Study supports DOAC use to prevent recurrent VTE in cancer patients

Medicines

By Mardi Chapman

9 Jun 2023

DOACs are noninferior to low-molecular-weight heparins for preventing recurrent cancer-associated VTE, results from a ‘pragmatic’ study of routine oncology practice show.

The findings add to the body of evidence for the efficacy and safety of DOACs obtained from single-drug trials, according to US researchers, who said DOACS offer the convenience of oral dosing over ‘burdensome’ subcutaneous administration of LMWH.

Published in JAMA [link here], the CANVAS study comprised 638 adults with haematological cancers or solid tumours and either a symptomatic or asymptomatic VTE detected on imaging studies within 30 days of enrolment.

The study found patients randomised to a DOAC, most commonly apixaban and rivaroxaban, had a recurrent VTE rate of 6.1% at six months compared to 8.8% in patients randomised to LMWH – meeting the criteria for non-inferiority.

About a third of the cohort had highly thrombogenic tumours such as pancreas, lung, oesophagus and ovarian cancer.

A subgroup analysis, found the cumulative incidence of recurrent VTE at six months in these patients was 9.0% in the DOAC group and 12.2% in the LMWH group

In secondary outcomes for the whole cohort, major bleeding occurred in 5.2% of the DOAC group and 5.6% of the LMWH group and minor bleeding occurred in 8.0% of the DOAC group and 11.4% of the LMWH group.
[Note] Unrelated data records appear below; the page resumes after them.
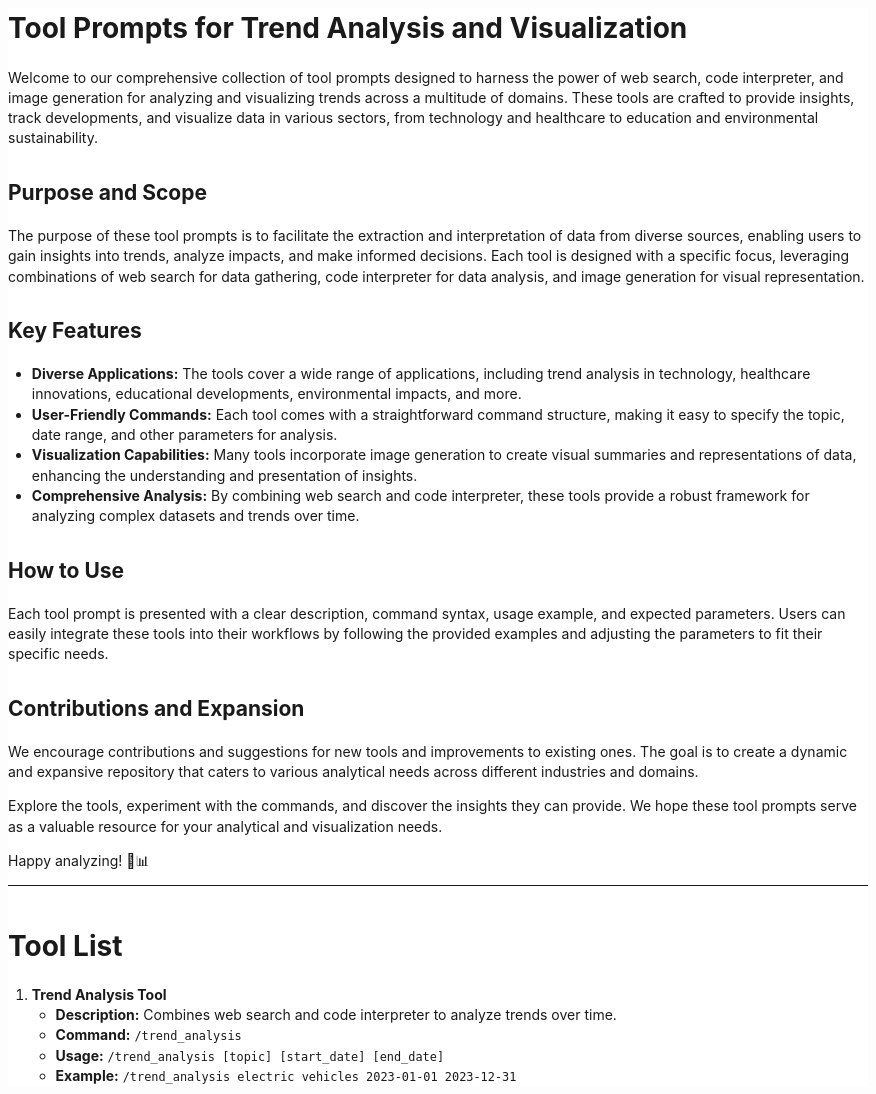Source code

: # Tool Prompts for Trend Analysis and Visualization

Welcome to our comprehensive collection of tool prompts designed to harness the power of web search, code interpreter, and image generation for analyzing and visualizing trends across a multitude of domains. These tools are crafted to provide insights, track developments, and visualize data in various sectors, from technology and healthcare to education and environmental sustainability.

## Purpose and Scope

The purpose of these tool prompts is to facilitate the extraction and interpretation of data from diverse sources, enabling users to gain insights into trends, analyze impacts, and make informed decisions. Each tool is designed with a specific focus, leveraging combinations of web search for data gathering, code interpreter for data analysis, and image generation for visual representation.

## Key Features

- **Diverse Applications:** The tools cover a wide range of applications, including trend analysis in technology, healthcare innovations, educational developments, environmental impacts, and more.
- **User-Friendly Commands:** Each tool comes with a straightforward command structure, making it easy to specify the topic, date range, and other parameters for analysis.
- **Visualization Capabilities:** Many tools incorporate image generation to create visual summaries and representations of data, enhancing the understanding and presentation of insights.
- **Comprehensive Analysis:** By combining web search and code interpreter, these tools provide a robust framework for analyzing complex datasets and trends over time.

## How to Use

Each tool prompt is presented with a clear description, command syntax, usage example, and expected parameters. Users can easily integrate these tools into their workflows by following the provided examples and adjusting the parameters to fit their specific needs.

## Contributions and Expansion

We encourage contributions and suggestions for new tools and improvements to existing ones. The goal is to create a dynamic and expansive repository that caters to various analytical needs across different industries and domains.

Explore the tools, experiment with the commands, and discover the insights they can provide. We hope these tool prompts serve as a valuable resource for your analytical and visualization needs.

Happy analyzing! 🚀📊

---

# Tool List

1. **Trend Analysis Tool**
   - **Description:** Combines web search and code interpreter to analyze trends over time.
   - **Command:** `/trend_analysis`
   - **Usage:** `/trend_analysis [topic] [start_date] [end_date]`
   - **Example:** `/trend_analysis electric vehicles 2023-01-01 2023-12-31`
However the study authors noted that, consistent with prior clinical trials, patients treated with DOACs had a higher risk of clinically significant non-major bleeding compared with patients treated with LMWH [5.8% v 2.6%]. They postulated that the lack of difference in major bleeding events may have been because apixapan accounted for 59% of DOAC use in the trial, and this drug was associated with lower rates of bleeding than other DOACs.

Death at six months occurred in 21.5% of patients in the DOAC group and 18.4% in the LMWH group.
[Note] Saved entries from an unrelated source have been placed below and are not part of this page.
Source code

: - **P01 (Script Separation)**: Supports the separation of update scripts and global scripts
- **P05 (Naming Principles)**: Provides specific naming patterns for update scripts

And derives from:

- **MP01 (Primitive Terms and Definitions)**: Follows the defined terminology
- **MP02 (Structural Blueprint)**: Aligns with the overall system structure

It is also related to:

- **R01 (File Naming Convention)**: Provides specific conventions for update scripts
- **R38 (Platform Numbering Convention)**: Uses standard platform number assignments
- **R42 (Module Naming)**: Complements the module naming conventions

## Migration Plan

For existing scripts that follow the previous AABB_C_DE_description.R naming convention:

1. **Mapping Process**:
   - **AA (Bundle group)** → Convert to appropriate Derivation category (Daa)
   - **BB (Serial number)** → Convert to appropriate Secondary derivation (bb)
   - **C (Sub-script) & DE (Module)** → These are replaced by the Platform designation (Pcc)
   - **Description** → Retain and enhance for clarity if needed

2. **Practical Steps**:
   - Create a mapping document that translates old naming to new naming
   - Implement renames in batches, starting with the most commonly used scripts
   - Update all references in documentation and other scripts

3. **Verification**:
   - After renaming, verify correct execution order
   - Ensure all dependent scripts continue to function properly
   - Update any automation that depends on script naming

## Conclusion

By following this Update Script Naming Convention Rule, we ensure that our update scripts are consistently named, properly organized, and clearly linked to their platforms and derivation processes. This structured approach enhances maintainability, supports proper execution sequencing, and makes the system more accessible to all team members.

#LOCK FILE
There were no clinically meaningful differences between the groups in patient-reported health-related quality of life or in the patients’ perceived benefits and burdens of their anticoagulant treatment.

However adherence to the assigned anticoagulation therapy at six months was significantly greater for the DOAC group compared with the LMWH group (70.9% v 58.4%), which may partly reflect the more convenient oral route of administration with DOACs compared with subcutaneously administered LMWH.

The investigators said their findings were consistent with a number of single-drug clinical trials of DOACs and cancer-related VTE including the CARAVAGGIO and ADAM-VTE (apixaban v dalteparin) and SELECT-D (rivaroxaban v dalteparin) studies.

“In contrast to previous randomised clinical trials of DOAC therapy for patients with cancer and VTE, this study was pragmatic and represented routine oncology practice by allowing clinicians and patients to select a drug from within a class and modify doses or stop therapy for procedures,”

“Because patients with advanced cancer and brain metastases, impaired performance status, and reduced liver or kidney function were enrolled, results are likely to be more generalisable to patients encountered in oncology practice.”

“These findings support use of a DOAC to prevent recurrent VTE in patients with cancer,” they concluded.